Pasada una semana exacta del inicio del tercer mandato de Luiz Inácio Lula da Silva, los acampes de militantes bolsonaristas frente a varios importantes cuarteles militares, en especial el de Brasilia, persistían como una amenaza latente contra la democracia. Los ultraderechistas mantenían su reclamo de una intervención militar y hasta del arresto del flamante presidente, pero el Ejército, la fuerza que tiene el monopolio de la actuación en los predios tomados, llamativamente no había tomado suficiente nota del peligro. Como sea, los hechos se salieron de control este domingo con la invasión de miles de personas a la Explanada de los Tres Poderes y a los edificios que la circundan –las sedes de la Presidencia, el Congreso y el Supremo Tribunal Federal–, búsqueda evidente de generar un estado de conmoción que justificara, precisamente, una intervención castrense. ¿Hubo un error de cálculo, un exceso de confianza en que el simple paso de los días diluiría esas protestas o, acaso, una connivencia larvada de sectores de la Policía Militar brasiliense –como dijo el mandatario– o de las Fuerzas Armadas?
Los simpatizantes de la extrema derecha siguen convencidos de la falsa denuncia de que el sufrido triunfo de Lula da Silva en el ballotage del 30 de octubre fue producto de un fraude. Siguen, así, lo señalado por Jair Bolsonaro, quien viajó a Estados Unidos antes de la ceremonia de cambio de mando, no sin haber dicho varias veces que la población debía armarse para evitar la instalación de una “dictadura comunista” en el país.
Sin conmoción social, creen los criminales de Brasilia, no hay chances de una intervención militar. Por eso hicieron lo que hicieron, un intento que sigue al del militante bolsonarista George Washington de Oliveira Sousa, quien fue arrestado el sábado previo a la Navidad en medio de preparativos para hacer detonar un camión lleno de combustibles a las puertas del aeropuerto de Brasilia.
Uno de los saldos más lamentables del gobierno de Bolsonaro fue la repolitización de las Fuerzas Armadas y de seguridad, tanto las estaduales –las policías militares– como cuerpos federales como la Policía Caminera.

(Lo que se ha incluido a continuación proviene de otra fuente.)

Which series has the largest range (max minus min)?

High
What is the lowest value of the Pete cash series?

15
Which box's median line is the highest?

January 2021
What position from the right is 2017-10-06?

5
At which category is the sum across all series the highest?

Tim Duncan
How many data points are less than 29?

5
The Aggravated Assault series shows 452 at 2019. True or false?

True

Durante su gestión, unos 6.000 militares –tanto retirados como en actividad– pasaron por puestos de diferente importancia del aparato gubernamental, desde secretarías de Estado hasta ministerios, pasando por la jefatura de gabinete y la vicepresidencia. Esos cuadros, deseosos por décadas de recuperar el protagonismo interrumpido por la restauración de la democracia en 1985, acaso no deseen volver en silencio a sus funciones profesionales.

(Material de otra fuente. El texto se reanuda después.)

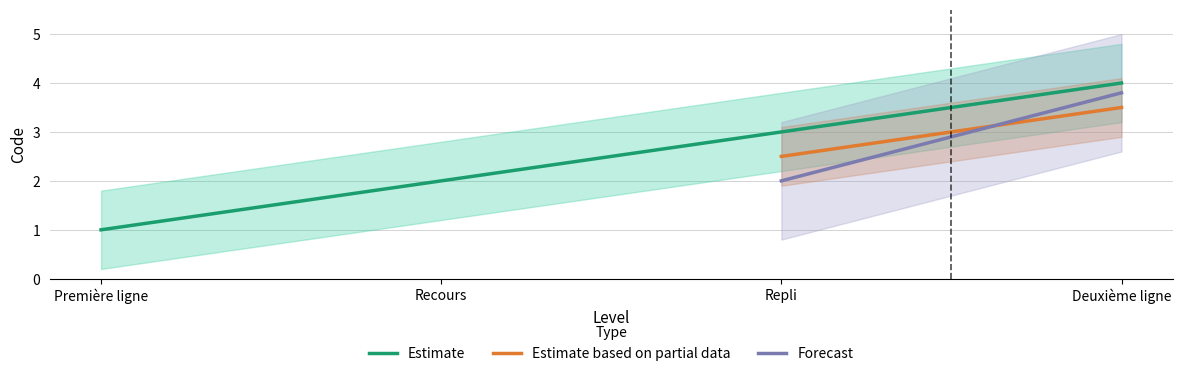

What is the difference between the maximum and minimum values in the Estimate series?

3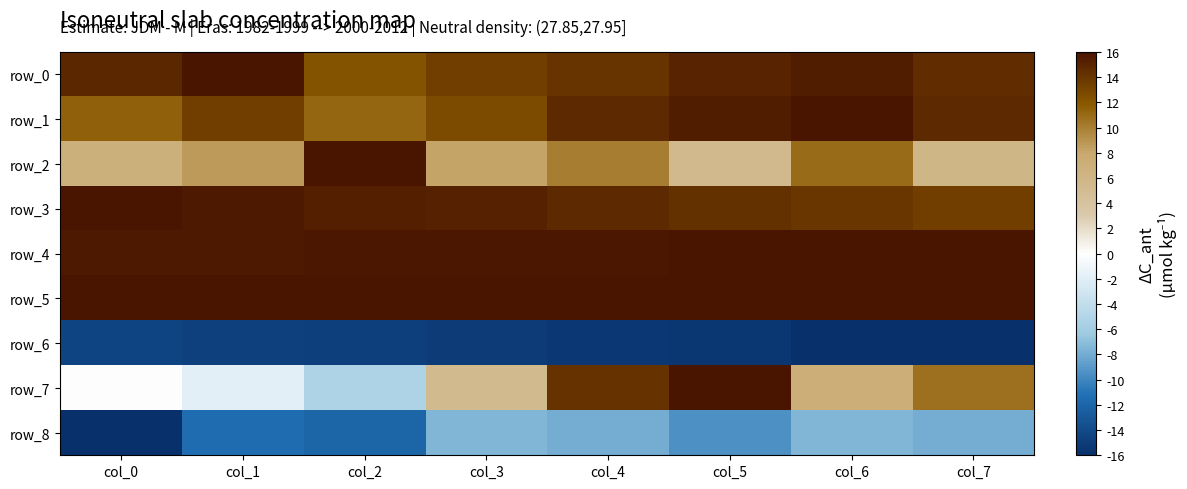

What is the minimum value shown in the chart?

-16.0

Casi al final de su mandato, Bolsonaro decretó el reemplazo al jefe del Ejército Marco Antônio Freire Gomes por el general Julio César de Arruda, una decisión que fue consensuada con el equipo de transición del líder de la izquierda. El primero, un bolsonarista fanático, no solo se había negado a desalojar el acampe frente al regimiento de Brasilia sino que incluso no estaba dispuesto a obedecer ninguna orden del Gobierno entrante. Se esperaba que De Arruda desalojara rápidamente esa amenaza, lo que no ocurrió. En paralelo a las ya señaladas responsabilidades de la policía del Distrito Federal, lo mencionado generará fuertes presiones para que explique su rol en lo ocurrido y actualiza las sospechas sobre lo que ocurre realmente en los cuarteles.

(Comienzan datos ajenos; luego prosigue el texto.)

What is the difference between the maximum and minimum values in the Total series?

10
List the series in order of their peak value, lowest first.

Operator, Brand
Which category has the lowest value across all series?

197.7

Las imágenes que llegaron de la capital brasileña recuerdan la toma del Capitolio del 6 de enero de 2021. El guion estadounidense y el brasileño son calcados: denuncias falsas de fraude, desconocimiento de la voluntad popular e intento de que una “pueblada” fanática conculcara el resultado de las elecciones.
Sin embargo, Donald Trump –el autor original de la obra– se puso ese día al frente de la multitud, la arengó a marchar al Congreso para frustrar la homologación del triunfo de Joe Biden y, aun al día de hoy, lidia con las consecuencias legales del hecho más traumático que recuerde la democracia estadounidense en décadas.
Bolsonaro se limitó a callar frente al escrutinio, sugerir su desconocimiento, condenar algunos hechos de violencia perpetrados por sus simpatizantes y, antes de la jura de Lula da Silva, autoexiliarse. Más prescindente, podría enfrentar acusaciones menos directas de responsabilidad en esta violencia, pero lo ocurrido no va a beneficiarlo, precisamente, en las numerosas causas judiciales que enfrenta.